- TASK INSTRUCTIONS
Locate the string "down" in the records below. Copy every line where it occurs.

** RECORDS follows **

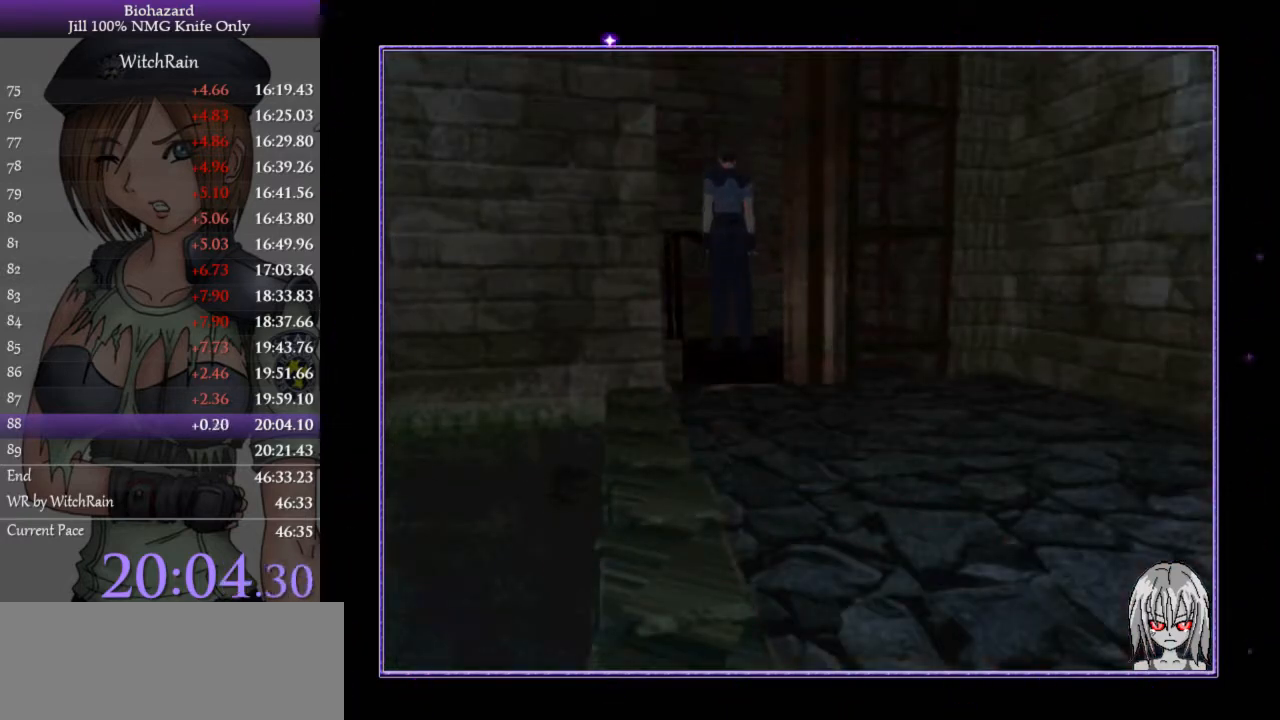
{"keys": [], "events": [[100, "l", "down"], [267, "j", "down"], [267, "l", "up"], [333, "j", "up"], [433, "j", "down"], [500, "j", "up"]]}
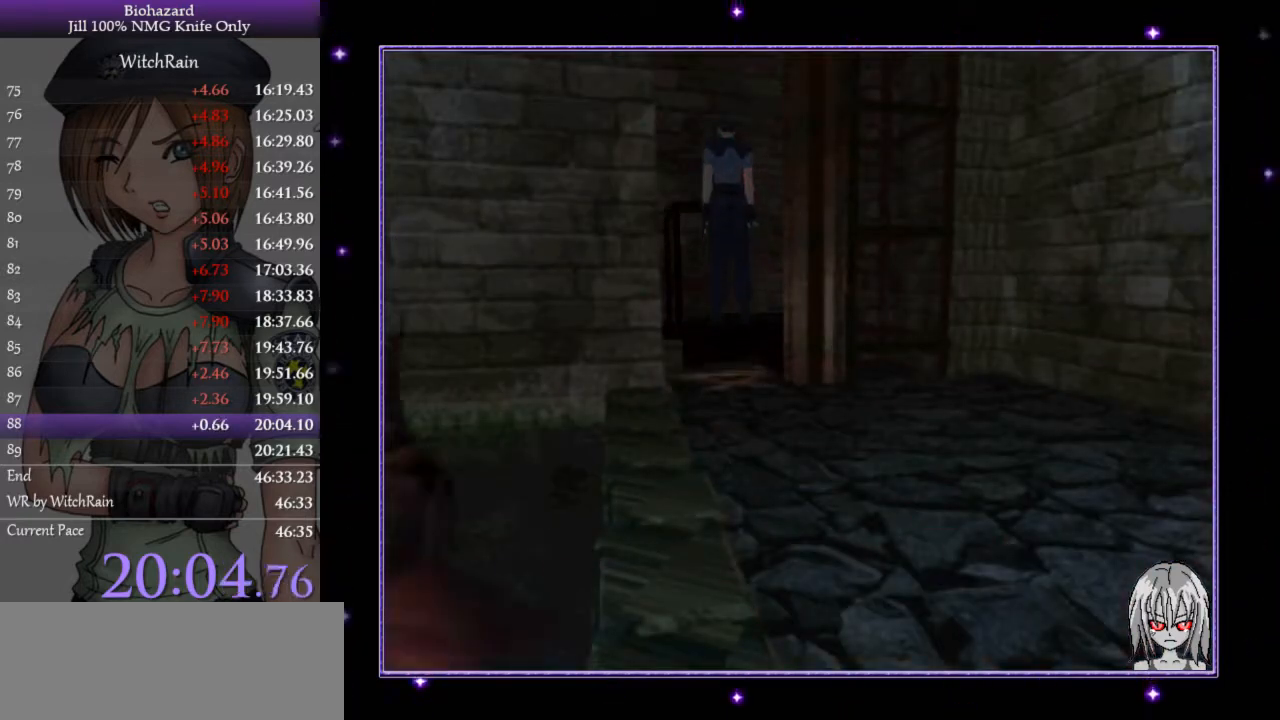
{"keys": ["j"], "events": [[100, "j", "down"], [167, "j", "up"], [233, "j", "down"], [400, "j", "up"], [467, "j", "down"]]}
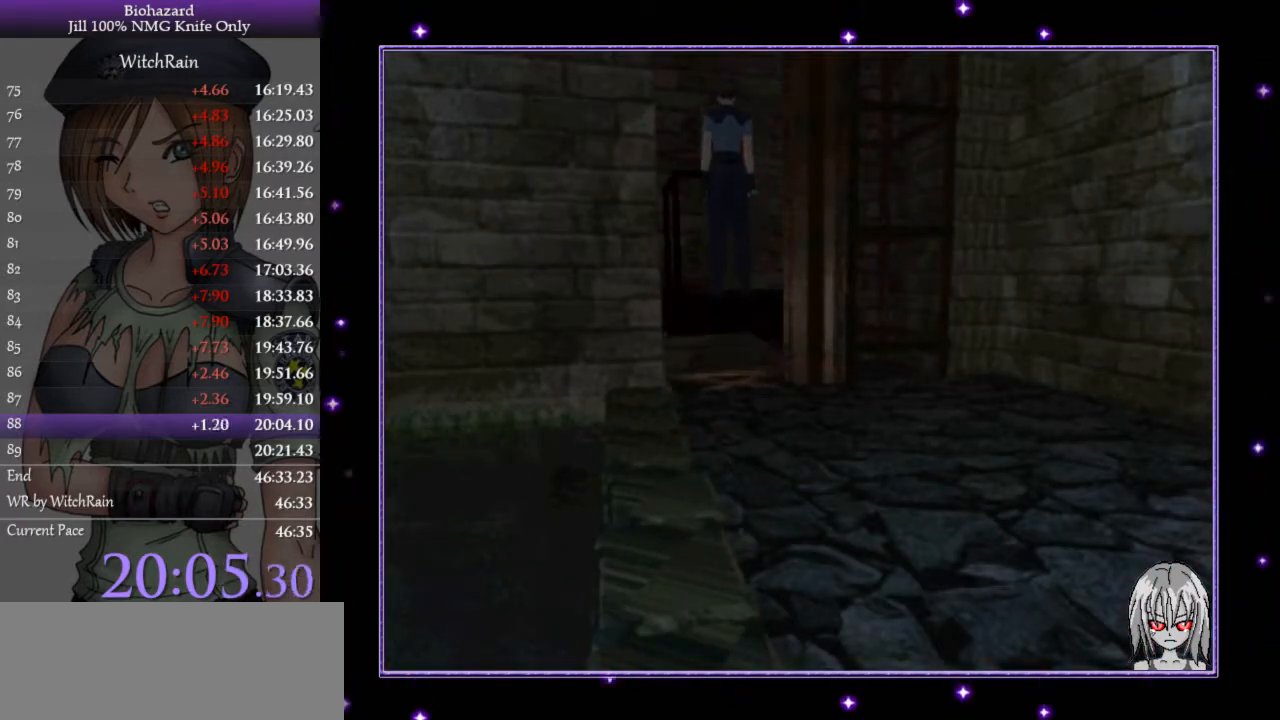
{"keys": [], "events": [[33, "j", "up"], [133, "j", "down"], [200, "j", "up"], [367, "j", "down"], [433, "j", "up"]]}
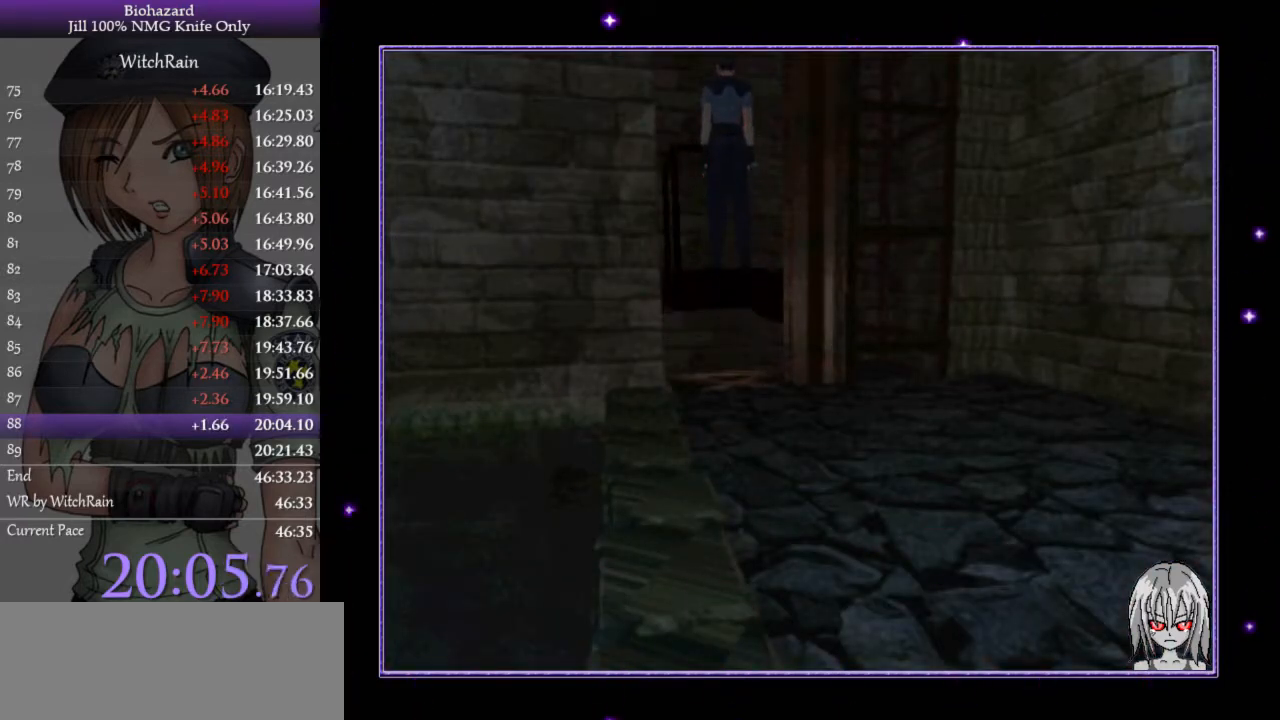
{"keys": [], "events": [[133, "j", "down"], [200, "j", "up"], [300, "j", "down"], [400, "j", "up"], [467, "j", "down"], [500, "j", "up"]]}
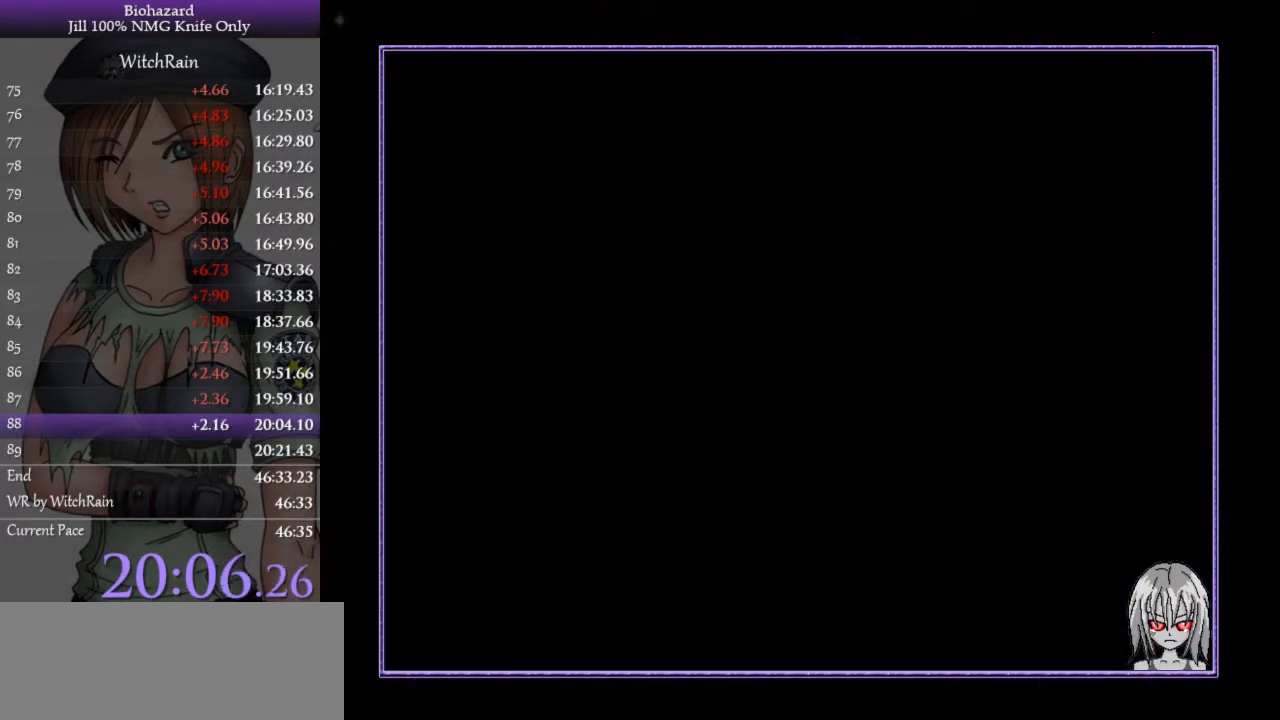
{"keys": ["l", "w"], "events": [[33, "j", "down"], [67, "j", "up"], [167, "j", "down"], [200, "j", "up"], [300, "j", "down"], [400, "j", "up"], [467, "l", "down"], [500, "w", "down"]]}
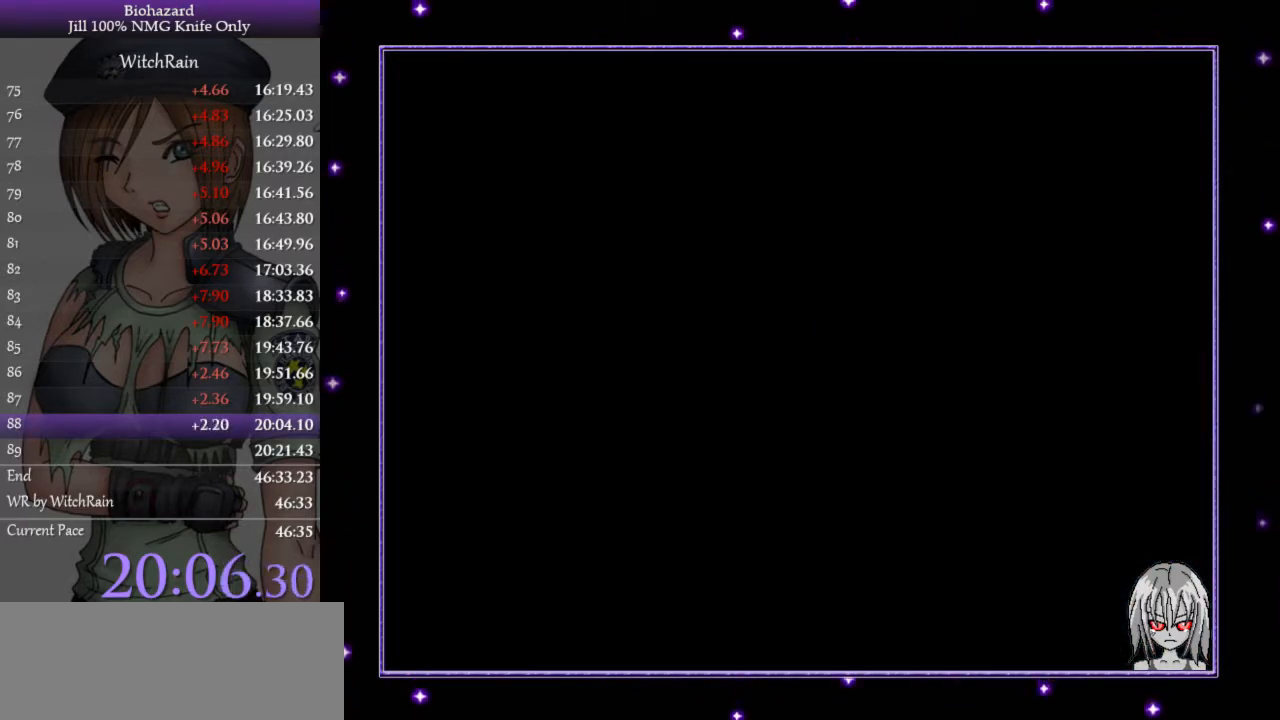
{"keys": ["l", "w"], "events": []}
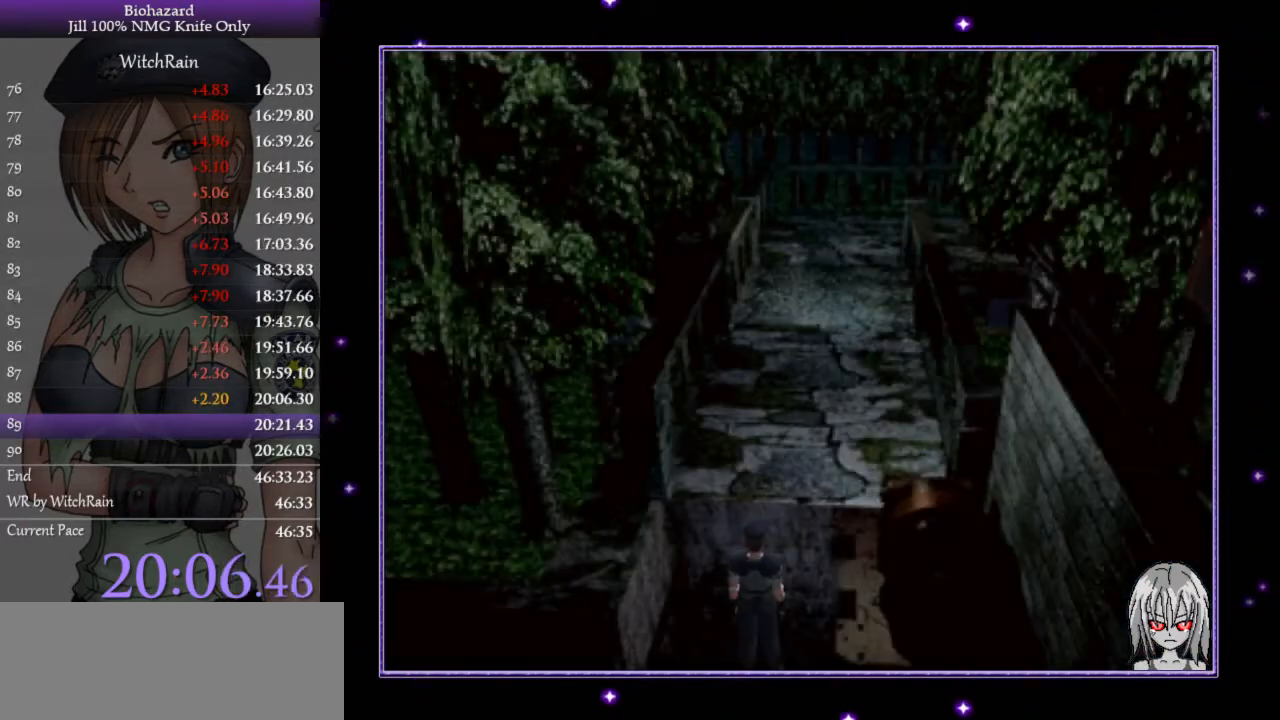
{"keys": ["l", "w"], "events": []}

** End of RECORDS **

- EXERCISE RESPONSE
{"keys": [], "events": [[100, "l", "down"], [267, "j", "down"], [267, "l", "up"], [333, "j", "up"], [433, "j", "down"], [500, "j", "up"]]}
{"keys": ["j"], "events": [[100, "j", "down"], [167, "j", "up"], [233, "j", "down"], [400, "j", "up"], [467, "j", "down"]]}
{"keys": [], "events": [[33, "j", "up"], [133, "j", "down"], [200, "j", "up"], [367, "j", "down"], [433, "j", "up"]]}
{"keys": [], "events": [[133, "j", "down"], [200, "j", "up"], [300, "j", "down"], [400, "j", "up"], [467, "j", "down"], [500, "j", "up"]]}
{"keys": ["l", "w"], "events": [[33, "j", "down"], [67, "j", "up"], [167, "j", "down"], [200, "j", "up"], [300, "j", "down"], [400, "j", "up"], [467, "l", "down"], [500, "w", "down"]]}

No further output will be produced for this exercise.